Hayrat Neşriyat = Ve onlar(a baksan, mağarada) uyuyan kimseler oldukları hâlde onları uyanık sanırdın; hem onları (bir taraflarına yatıp kalmakla zarar görmemeleri için) sağ tarafa ve sol tarafa döndürüyorduk; köpekleri de (mağaranın) giriş(in)de iki kolunu (ön ayaklarını)uzatan (bir muhâfız olarak yatmakta) idi. Onlara (o hâllerinde) muttali' olsaydın (öylece görseydin), gerçekten kendilerinden (ürker ve) kaçarak geri dönerdin; hem onlardan dolayı elbette korku ile dolardın!
İbni Kesir = Onlar uykuda iken; sen, onları uyanık sanırdın. Biz, onları sağa ve sola döndürüyorduk. Köpekleri de dirseklerini eşiğe uzatmıştı. Onları görsen; için korkuyla dolar, geri dönüp kaçardın.
Kadri Çelik = Sen onları uyanık sanırdın, oysa onlar (derin bir uykuda) uyuyorlardı. Biz onları sağ yana ve sol yana çeviriyorduk. Onların köpekleri de iki kolunu uzatmış yatmaktaydı. Onları görmüş olsaydın, geri dönüp onlardan kaçardın, onlardan içini korku kaplardı.

--------------------------------

■ Kısa görev A
Aşağıdaki ifadelerin mağaradaki uyuyanlarla ilgili metne uyup uymadığını belirtin. Her biri için evet ya da hayır deyip karar verdiren sözleri metinden aynen alıntılayın.
(i) İbni Kesir çevirisinde köpeğin dirseklerini eşiğe uzattığı söylenir.
(ii) Kadri Çelik çevirisinde köpeğin mağaranın girişinde yattığı söylenir.
(iii) Hayrat Neşriyat çevirisinde uyuyanların, bir yanlarına yatıp kalmaktan zarar görmesinler diye döndürüldüğü söylenir.
■ Kısa görev B
Mağaradaki uyuyanlarla ilgili metni bıraktığı yerden sürdürün.

--------------------------------

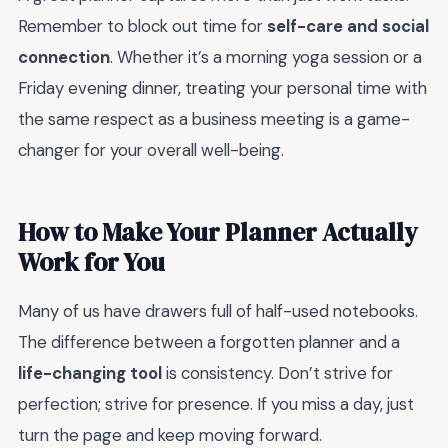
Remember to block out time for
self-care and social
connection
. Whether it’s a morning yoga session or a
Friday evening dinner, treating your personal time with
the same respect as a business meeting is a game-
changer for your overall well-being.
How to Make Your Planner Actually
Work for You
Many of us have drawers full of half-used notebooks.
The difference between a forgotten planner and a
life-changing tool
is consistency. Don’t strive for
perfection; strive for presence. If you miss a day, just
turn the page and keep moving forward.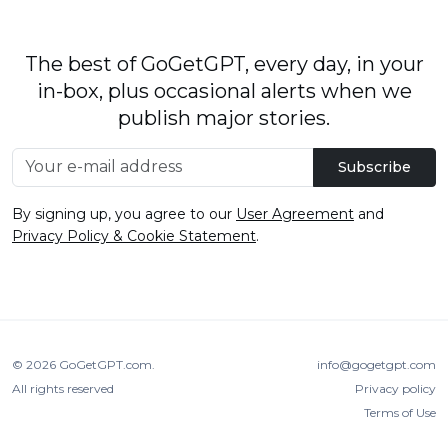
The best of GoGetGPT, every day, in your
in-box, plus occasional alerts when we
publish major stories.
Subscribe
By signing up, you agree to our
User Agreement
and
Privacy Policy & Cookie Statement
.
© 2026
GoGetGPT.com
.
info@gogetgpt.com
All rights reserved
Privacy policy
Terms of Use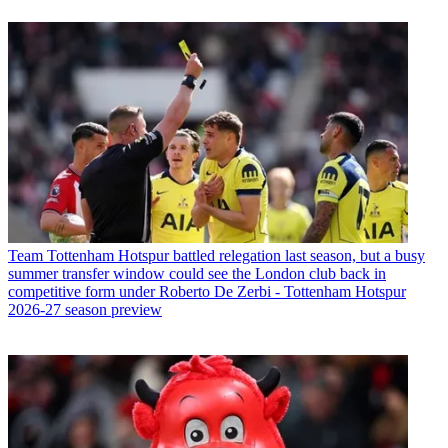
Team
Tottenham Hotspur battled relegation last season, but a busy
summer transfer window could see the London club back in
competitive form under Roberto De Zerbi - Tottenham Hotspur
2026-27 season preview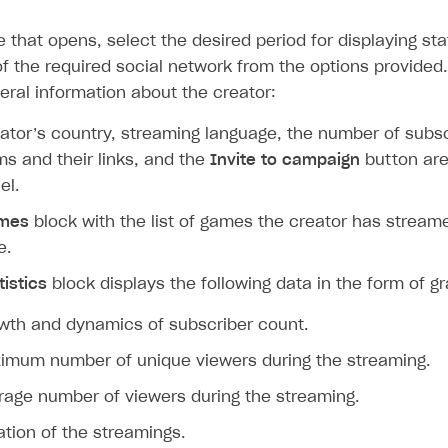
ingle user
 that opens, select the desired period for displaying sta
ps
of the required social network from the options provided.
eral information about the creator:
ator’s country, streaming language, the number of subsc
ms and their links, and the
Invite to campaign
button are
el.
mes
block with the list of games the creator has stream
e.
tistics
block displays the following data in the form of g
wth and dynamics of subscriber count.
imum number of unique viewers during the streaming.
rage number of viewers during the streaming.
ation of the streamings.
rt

--------------------------------

■ Cevap A
(i) Evet: "Köpekleri de dirseklerini eşiğe uzatmıştı."
(ii) Hayır: "Onların köpekleri de iki kolunu uzatmış yatmaktaydı."
(iii) Evet: "bir taraflarına yatıp kalmakla zarar görmemeleri için"

■ Cevap B
Muhammed Esed = Uykuda oldukları halde sen onları uyanık sanırdın. Öyle ki, Biz onları bir sağa çeviriyorduk, bir sola; ve köpekleri de eşikte ön ayaklarını uzatıp (uyuyakalmıştı). Onlara (bu halleriyle) rastlamış olsaydın arkanı dönüp kaçardın; onlardan yana için korkuyla dolardı.
Mustafa İslamoğlu = Onlar (ölüm uykusuna) yattıkları halde sen onları uyanık sanırdın; dahası, Biz onları bir sağa bir sola döndürüp duruyorduk. Köpekleri ise, girişte ön ayaklarını yaymış öylece duruyordu: Eğer onların üzerine çıkagelseydin, kesinlikle dönüp ardına bakmadan kaçardın; zira bu (manzara)dan dolayı içini bir ürperti kaplardı.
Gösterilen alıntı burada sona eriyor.